Every line from the one with "Forests 2020 , 11" through the final line of the data below goes in the answer, copied exactly. Pictures do not.

# [Data]
======
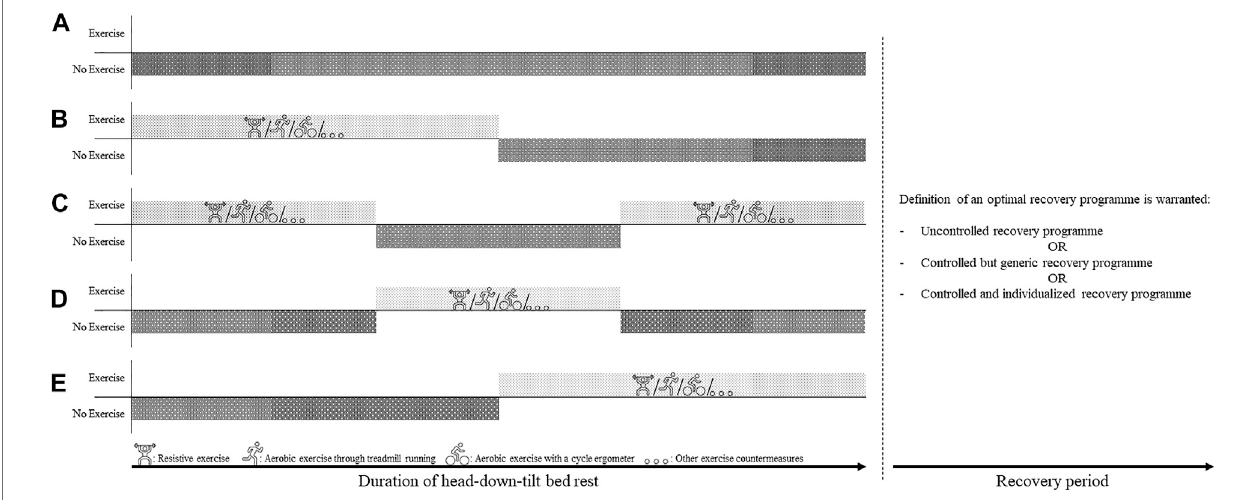
FIGURE 6 | Illustration of possible implementations of Exercise Holidays and possible recovery programme modalities for future head-down-tilt bed rest campaigns. (A) No Exercise: The generic ‘ no exercise ’ control group wherein participants do not perform any exercise countermeasures through the duration of the bed rest campaign (B) Exercise First: Participants start the bed rest campaign with an exercise countermeasure programme, followed by a period of no exercise until theendofthecampaign (C)Exercise — Rest — Exercise: Participantsstartandendthebedrestcampaignwithaperiodofexercisecountermeasures,separated byaperiodofexerciseholidays (D) Rest — Exercise — Rest: Participantsstartandendthebedrestcampaignwithoutanyexercise(i.e.,exerciseholiday),separatedby a period of exercise countermeasures (E) Rest First: Participants start the bed rest campaign with an exercise holiday, followed by a period of performing exercise countermeasuresuntiltheendofthecampaign.Allofthedifferentiterationsofbedrestcampaignsdescribedabovecanbecombinedwithdifferentrecoveryprogramme modalities during post-bed rest period: Uncontrolled recovery programme: participants are not subjected to a controlled recovery programme. - Controlled but generic recovery programme: all participants complete the same recovery programme, not adapted to the personal needs of the participant. - Controlled and individualized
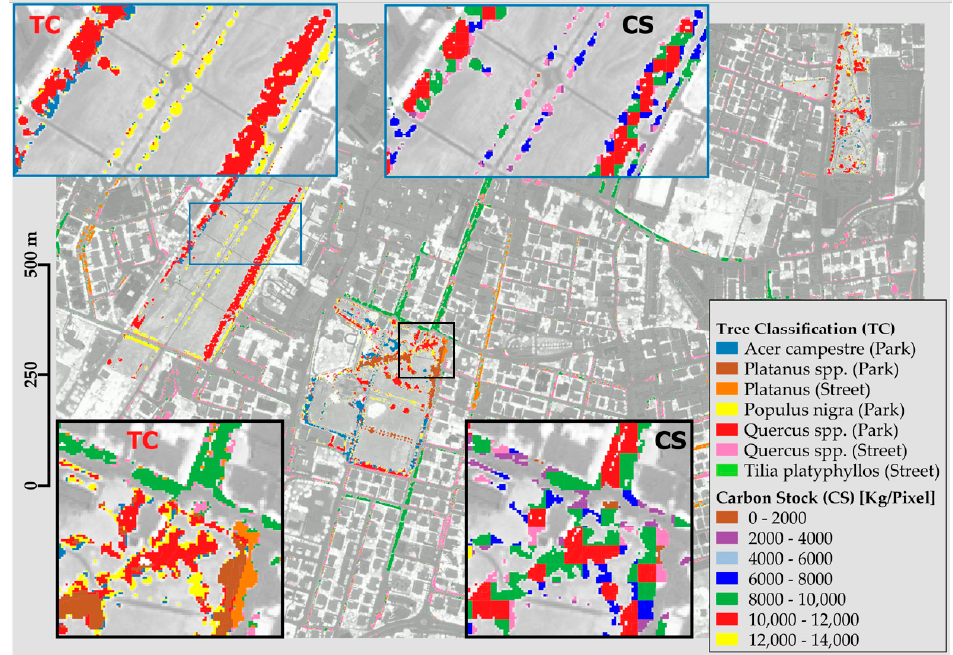
Forests 2020 , 11 , x FOR PEER REVIEW 13 of 21 spp. , Populus nigra, and Quercus spp. in the parks. Maximum values were generally found for Acer campestre (park) and Platanus spp. (street), while lower values were found for Quercus spp. (street), as in previous studies [111]. Figure 10. Comparison of the estimated CS (QGIS) for the dominant species in the parks and streets.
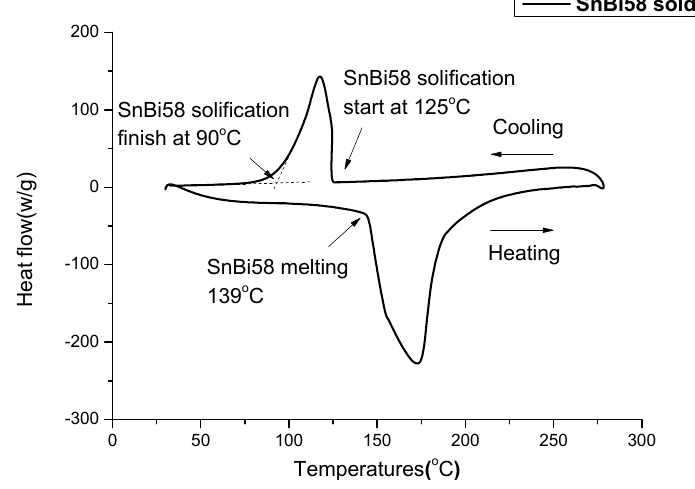
Figure 20. DSC behaviors of SnBi58 solder during heating and cooling process.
======
# [Response to this task]
Forests 2020 , 11 , x FOR PEER REVIEW 13 of 21 spp. , Populus nigra, and Quercus spp. in the parks. Maximum values were generally found for Acer campestre (park) and Platanus spp. (street), while lower values were found for Quercus spp. (street), as in previous studies [111]. Figure 10. Comparison of the estimated CS (QGIS) for the dominant species in the parks and streets.
Figure 20. DSC behaviors of SnBi58 solder during heating and cooling process.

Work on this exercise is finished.